*Exercise requirements*: Transcribe each entry exactly; skip the images.

(Image and design file data)
▬▬▬▬▬▬

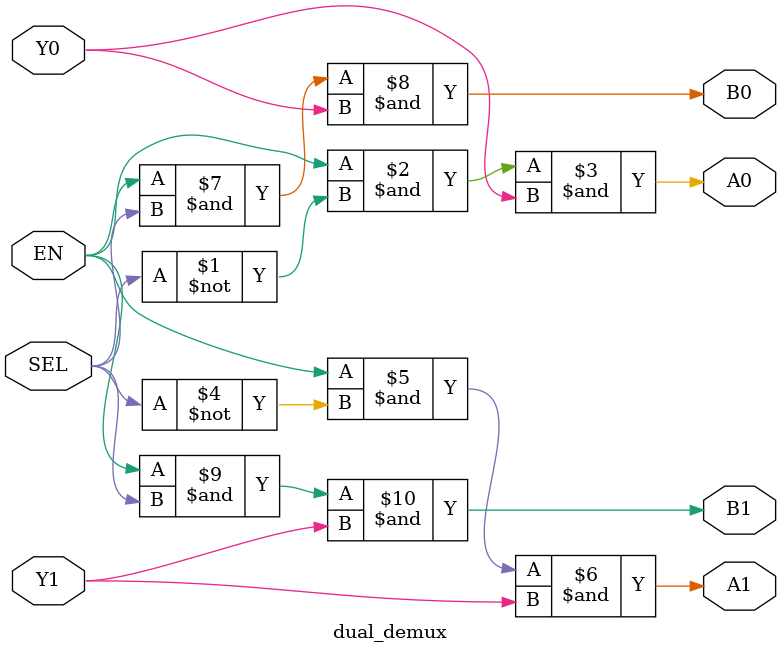
<source format=v>
module dual_demux(Y0, Y1, SEL, EN, A0, A1, B0, B1);
input wire Y0, Y1, SEL, EN;
output A0, A1, B0, B1;

assign A0 = EN & ~SEL & Y0;
assign A1 = EN & ~SEL & Y1;
assign B0 = EN & SEL & Y0;
assign B1 = EN & SEL & Y1;

endmodule
</source>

▬▬▬▬▬▬

*Solution to this task*:
<source format=v>
module dual_demux(Y0, Y1, SEL, EN, A0, A1, B0, B1);
input wire Y0, Y1, SEL, EN;
output A0, A1, B0, B1;

assign A0 = EN & ~SEL & Y0;
assign A1 = EN & ~SEL & Y1;
assign B0 = EN & SEL & Y0;
assign B1 = EN & SEL & Y1;

endmodule
</source>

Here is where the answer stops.